Monday, September 28, 2009

Time for Obama to Own It

Howard Fineman makes the case that the time has come for Barack Obama to own the Presidency and his Administration, a matter that he has not done:
If ubiquity were the measure of a presidency, Barack Obama would already be grinning at us from Mount Rushmore. But of course it is not. Despite his many words and television appearances, our elegant and eloquent president remains more an emblem of change than an agent of it. He's a man with an endless, worthy to-do list—health care, climate change, bank reform, global capital regulation, AfPak, the Middle East, you name it—but, as yet, no boxes checked "done." This is a problem that style will not fix. Unless Obama learns to rely less on charm, rhetoric, and good intentions and more on picking his spots and winning in political combat, he's not going to be reelected, let alone enshrined in South Dakota.

The president's problem isn't that he is too visible; it's the lack of content in what he says when he keeps showing up on the tube. Obama can seem a mite too impressed with his own aura, as if his presence on the stage is the Answer. There is, at times, a self-referential (even self-reverential) tone in his big speeches. They are heavily salted with the words "I" and "my." (He used the former 11 times in the first few paragraphs of his address to the U.N. last week.) Obama is a historic figure, but that is the beginning, not the end, of the story.

There is only so much political mileage that can still be had by his reminding the world that he is not George W. Bush. It was the winning theme of the 2008 campaign, but that race ended nearly a year ago. The ex-president is now more ex than ever, yet the current president, who vowed to look forward, is still reaching back to Bush as bogeyman.
In a little over a month, Barack Obama will celebrate the anniversary of his election and absolutely nothing substantive has been done in his Presidency other than a rather lengthy "blame Bush" game. The problem is that no one outside of Washington is really playing "Blame Bush" any more. The voting electorate knows that Bush isn't the President and hasn't been involved in the political debate in almost a year.
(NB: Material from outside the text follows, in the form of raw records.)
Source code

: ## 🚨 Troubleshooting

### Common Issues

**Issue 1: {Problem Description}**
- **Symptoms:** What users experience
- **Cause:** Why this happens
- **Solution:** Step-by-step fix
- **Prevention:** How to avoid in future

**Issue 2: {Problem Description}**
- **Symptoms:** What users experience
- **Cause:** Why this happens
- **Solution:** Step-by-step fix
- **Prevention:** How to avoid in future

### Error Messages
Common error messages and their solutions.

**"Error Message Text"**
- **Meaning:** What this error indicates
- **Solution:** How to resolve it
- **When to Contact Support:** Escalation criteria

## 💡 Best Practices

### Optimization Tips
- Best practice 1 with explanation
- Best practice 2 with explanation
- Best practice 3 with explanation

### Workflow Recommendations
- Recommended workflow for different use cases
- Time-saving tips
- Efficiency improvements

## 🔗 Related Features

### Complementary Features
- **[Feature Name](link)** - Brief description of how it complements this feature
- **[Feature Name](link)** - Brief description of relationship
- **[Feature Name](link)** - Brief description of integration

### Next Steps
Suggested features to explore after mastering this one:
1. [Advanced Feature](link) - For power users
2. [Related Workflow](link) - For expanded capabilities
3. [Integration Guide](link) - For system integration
So the Fineman is right on teh money, Barack Obama can no longer duck his responsibility and ownership of the helm of the Great Ship of the United States. His watch, by pretty much every measure other than television appearances, is an abject failure. He has failed to capitalize on the multitude of crises facing the country pursuant to Rahm Emanuel's belief about not wasting crises. His centerpieces of policy--cap and trade, health care, economic recovery, and so forther are abject failures. Furthermore, Obama can't blame a contrary Congress, as I said, Democrats overwhelmingly control both chambers. Obama can't blame the courts, for they have not been in a position to rule on Obama initiatives because none have become law.
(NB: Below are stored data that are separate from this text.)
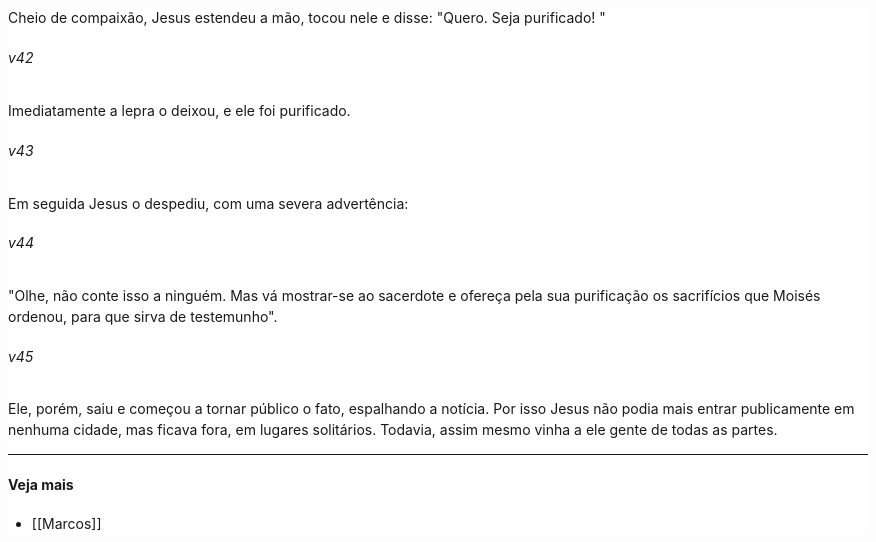Cheio de compaixão, Jesus estendeu a mão, tocou nele e disse: "Quero. Seja purificado! "
###### v42
Imediatamente a lepra o deixou, e ele foi purificado.
###### v43
Em seguida Jesus o despediu, com uma severa advertência:
###### v44
"Olhe, não conte isso a ninguém. Mas vá mostrar-se ao sacerdote e ofereça pela sua purificação os sacrifícios que Moisés ordenou, para que sirva de testemunho".
###### v45
Ele, porém, saiu e começou a tornar público o fato, espalhando a notícia. Por isso Jesus não podia mais entrar publicamente em nenhuma cidade, mas ficava fora, em lugares solitários. Todavia, assim mesmo vinha a ele gente de todas as partes.


---

#### Veja mais

- [[Marcos]]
Fineman's advice and mine as well, were I disposed to helping Obama, would be to focus all his excess energy on one policy goal.
The model is a man whose political effectiveness Obama repeatedly says he admires: Ronald Reagan. There was never doubt about what he wanted. The Gipper made his simple, dramatic tax cuts the centerpiece not only of his campaign but also of the entire first year of his presidency.

Obama seems to think he'll get credit for the breathtaking scope of his ambition. But unless he sees results, it will have the opposite effect—diluting his clout, exhausting his allies, and emboldening his enemies.
The problem Obama faces on this score is something very un-Reagan like. Obama and the Congressional Democrats want a grand, perfect solution right now. Reagan was the master of asking for the big deal and compromising for a smaller deal in order to move the goalpost forward. Obama wants perfection, Reagan was happy for good enough.

Realism is something that has escaped the Obama Administration and if they don't start embracing realism, the reality of their failure will come to fruition in 2012.